Rows from a dataset

────────

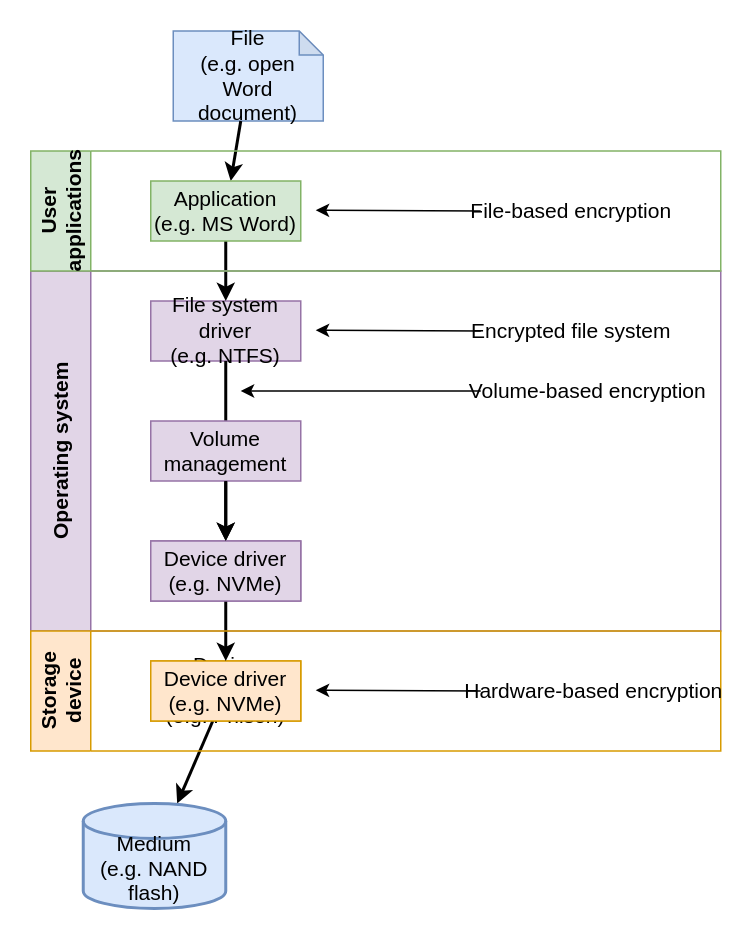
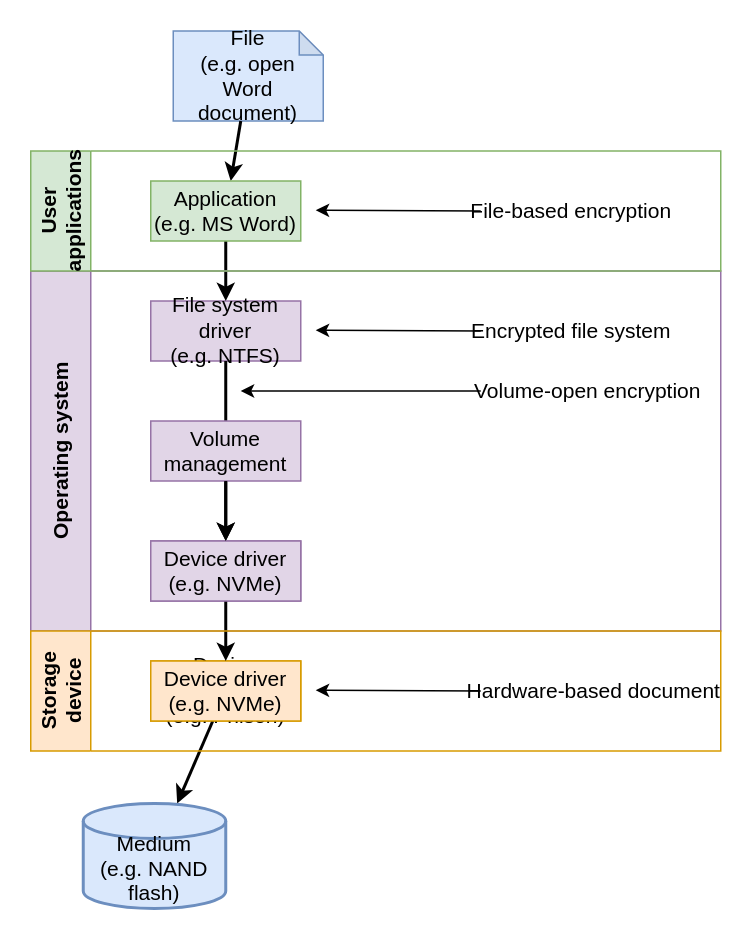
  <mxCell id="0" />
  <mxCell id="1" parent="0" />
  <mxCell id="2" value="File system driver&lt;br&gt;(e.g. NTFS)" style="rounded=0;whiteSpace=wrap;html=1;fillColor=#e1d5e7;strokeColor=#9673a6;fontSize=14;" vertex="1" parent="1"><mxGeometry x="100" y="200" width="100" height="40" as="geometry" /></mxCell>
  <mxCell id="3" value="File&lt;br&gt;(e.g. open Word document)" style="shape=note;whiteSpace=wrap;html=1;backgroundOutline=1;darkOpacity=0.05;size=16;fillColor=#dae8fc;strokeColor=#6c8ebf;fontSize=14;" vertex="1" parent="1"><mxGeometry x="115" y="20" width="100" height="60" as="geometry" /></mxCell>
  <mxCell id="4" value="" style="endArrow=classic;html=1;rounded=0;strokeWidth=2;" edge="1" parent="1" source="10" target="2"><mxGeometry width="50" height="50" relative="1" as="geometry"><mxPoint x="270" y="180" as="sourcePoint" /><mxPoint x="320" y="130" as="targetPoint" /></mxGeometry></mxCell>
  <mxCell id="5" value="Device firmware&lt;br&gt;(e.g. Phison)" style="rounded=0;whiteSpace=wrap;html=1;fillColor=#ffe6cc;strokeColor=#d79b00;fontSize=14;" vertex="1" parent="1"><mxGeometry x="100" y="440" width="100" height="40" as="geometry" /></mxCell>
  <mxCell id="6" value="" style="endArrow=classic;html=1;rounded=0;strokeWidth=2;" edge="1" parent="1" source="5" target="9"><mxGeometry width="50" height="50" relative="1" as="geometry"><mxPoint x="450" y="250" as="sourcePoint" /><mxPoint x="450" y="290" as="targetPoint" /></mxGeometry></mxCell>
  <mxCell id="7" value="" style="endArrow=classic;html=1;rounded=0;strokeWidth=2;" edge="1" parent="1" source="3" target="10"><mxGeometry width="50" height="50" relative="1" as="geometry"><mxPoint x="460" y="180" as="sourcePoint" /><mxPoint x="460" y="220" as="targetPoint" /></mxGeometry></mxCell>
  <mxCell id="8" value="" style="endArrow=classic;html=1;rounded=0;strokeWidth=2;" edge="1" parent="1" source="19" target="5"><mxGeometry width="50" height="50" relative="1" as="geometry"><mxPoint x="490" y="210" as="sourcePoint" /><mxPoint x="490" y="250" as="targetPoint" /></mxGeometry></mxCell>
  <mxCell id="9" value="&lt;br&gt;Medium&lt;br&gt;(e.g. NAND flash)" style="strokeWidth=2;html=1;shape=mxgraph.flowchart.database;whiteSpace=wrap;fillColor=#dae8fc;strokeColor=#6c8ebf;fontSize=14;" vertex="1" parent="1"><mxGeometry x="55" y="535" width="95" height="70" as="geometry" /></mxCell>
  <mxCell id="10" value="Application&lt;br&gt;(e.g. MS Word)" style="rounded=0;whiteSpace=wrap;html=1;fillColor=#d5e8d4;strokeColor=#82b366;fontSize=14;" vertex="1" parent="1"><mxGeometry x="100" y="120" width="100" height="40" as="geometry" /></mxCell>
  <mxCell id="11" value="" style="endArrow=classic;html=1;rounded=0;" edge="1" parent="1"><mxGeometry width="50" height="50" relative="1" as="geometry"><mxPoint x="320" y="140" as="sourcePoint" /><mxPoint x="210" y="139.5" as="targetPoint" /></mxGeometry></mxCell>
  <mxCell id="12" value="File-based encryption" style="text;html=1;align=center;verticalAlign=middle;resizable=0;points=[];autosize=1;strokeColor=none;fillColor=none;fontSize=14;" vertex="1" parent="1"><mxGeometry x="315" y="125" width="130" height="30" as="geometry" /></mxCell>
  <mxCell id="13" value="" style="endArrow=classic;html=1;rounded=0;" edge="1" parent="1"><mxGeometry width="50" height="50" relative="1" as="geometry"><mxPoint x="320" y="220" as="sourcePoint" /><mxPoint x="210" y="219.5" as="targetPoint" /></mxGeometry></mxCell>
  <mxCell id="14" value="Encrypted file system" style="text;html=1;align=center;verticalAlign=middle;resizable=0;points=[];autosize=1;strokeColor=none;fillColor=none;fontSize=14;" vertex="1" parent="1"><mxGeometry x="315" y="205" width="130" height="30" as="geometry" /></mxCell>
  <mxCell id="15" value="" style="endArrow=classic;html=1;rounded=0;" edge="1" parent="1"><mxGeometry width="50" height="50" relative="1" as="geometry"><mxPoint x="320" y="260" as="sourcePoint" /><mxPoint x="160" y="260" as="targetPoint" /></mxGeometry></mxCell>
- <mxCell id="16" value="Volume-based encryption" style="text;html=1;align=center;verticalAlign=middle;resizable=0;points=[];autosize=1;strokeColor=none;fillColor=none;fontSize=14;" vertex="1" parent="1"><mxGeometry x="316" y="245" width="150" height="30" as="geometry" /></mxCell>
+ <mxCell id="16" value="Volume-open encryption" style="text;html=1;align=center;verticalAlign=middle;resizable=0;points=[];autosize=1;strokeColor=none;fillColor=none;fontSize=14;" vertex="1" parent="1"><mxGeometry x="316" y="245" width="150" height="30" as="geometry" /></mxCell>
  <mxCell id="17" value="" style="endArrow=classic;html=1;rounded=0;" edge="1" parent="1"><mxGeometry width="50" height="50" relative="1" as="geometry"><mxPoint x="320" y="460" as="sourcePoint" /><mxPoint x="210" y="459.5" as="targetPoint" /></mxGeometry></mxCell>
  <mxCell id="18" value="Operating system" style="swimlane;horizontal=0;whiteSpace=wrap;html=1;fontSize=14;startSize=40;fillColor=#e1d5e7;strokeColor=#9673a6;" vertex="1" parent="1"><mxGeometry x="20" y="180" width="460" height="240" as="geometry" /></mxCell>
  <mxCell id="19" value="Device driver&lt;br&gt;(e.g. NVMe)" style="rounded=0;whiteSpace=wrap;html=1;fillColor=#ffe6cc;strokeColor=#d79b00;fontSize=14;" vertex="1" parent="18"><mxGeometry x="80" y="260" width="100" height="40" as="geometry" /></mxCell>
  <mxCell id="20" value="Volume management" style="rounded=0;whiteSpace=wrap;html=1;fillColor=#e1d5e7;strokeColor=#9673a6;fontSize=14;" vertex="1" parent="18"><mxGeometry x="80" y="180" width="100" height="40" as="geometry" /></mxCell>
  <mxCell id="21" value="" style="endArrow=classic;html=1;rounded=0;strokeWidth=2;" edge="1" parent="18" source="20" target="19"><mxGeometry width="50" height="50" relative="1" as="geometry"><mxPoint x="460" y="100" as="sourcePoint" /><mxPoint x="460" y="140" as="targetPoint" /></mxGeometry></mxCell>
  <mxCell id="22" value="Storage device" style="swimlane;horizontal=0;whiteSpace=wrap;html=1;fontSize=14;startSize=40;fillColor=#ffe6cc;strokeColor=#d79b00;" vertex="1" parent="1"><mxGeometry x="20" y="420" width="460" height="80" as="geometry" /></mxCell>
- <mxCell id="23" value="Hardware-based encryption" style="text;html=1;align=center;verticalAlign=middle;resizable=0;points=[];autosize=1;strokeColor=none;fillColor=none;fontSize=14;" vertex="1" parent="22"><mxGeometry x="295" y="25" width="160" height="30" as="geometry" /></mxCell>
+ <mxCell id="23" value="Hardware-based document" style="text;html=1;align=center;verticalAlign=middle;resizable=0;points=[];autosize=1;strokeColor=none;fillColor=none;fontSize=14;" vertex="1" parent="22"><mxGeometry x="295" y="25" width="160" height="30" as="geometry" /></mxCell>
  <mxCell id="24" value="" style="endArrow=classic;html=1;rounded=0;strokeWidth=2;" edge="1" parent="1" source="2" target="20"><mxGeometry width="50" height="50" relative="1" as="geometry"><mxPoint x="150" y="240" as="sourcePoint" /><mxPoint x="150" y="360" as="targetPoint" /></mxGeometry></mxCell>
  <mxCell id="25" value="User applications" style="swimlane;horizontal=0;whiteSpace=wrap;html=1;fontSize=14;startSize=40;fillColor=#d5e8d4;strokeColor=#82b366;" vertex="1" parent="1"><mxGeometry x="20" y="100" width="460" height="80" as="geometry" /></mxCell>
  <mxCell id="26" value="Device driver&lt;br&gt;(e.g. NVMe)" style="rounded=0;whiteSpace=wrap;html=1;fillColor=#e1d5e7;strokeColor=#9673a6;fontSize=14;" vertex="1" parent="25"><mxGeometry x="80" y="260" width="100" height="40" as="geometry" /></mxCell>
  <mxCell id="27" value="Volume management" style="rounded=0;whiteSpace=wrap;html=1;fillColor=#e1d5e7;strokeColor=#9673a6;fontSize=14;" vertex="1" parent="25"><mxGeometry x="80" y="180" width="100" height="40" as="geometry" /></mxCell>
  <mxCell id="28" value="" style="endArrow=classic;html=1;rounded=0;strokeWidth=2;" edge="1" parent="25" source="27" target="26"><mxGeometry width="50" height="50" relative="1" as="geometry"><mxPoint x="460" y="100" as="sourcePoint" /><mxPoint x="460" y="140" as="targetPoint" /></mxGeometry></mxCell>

────────

▸ **Work to do**
Tally the lines in the rows above that contain the string "management", matching case exactly. Give only the number.

▸ **Answer to the problem**
2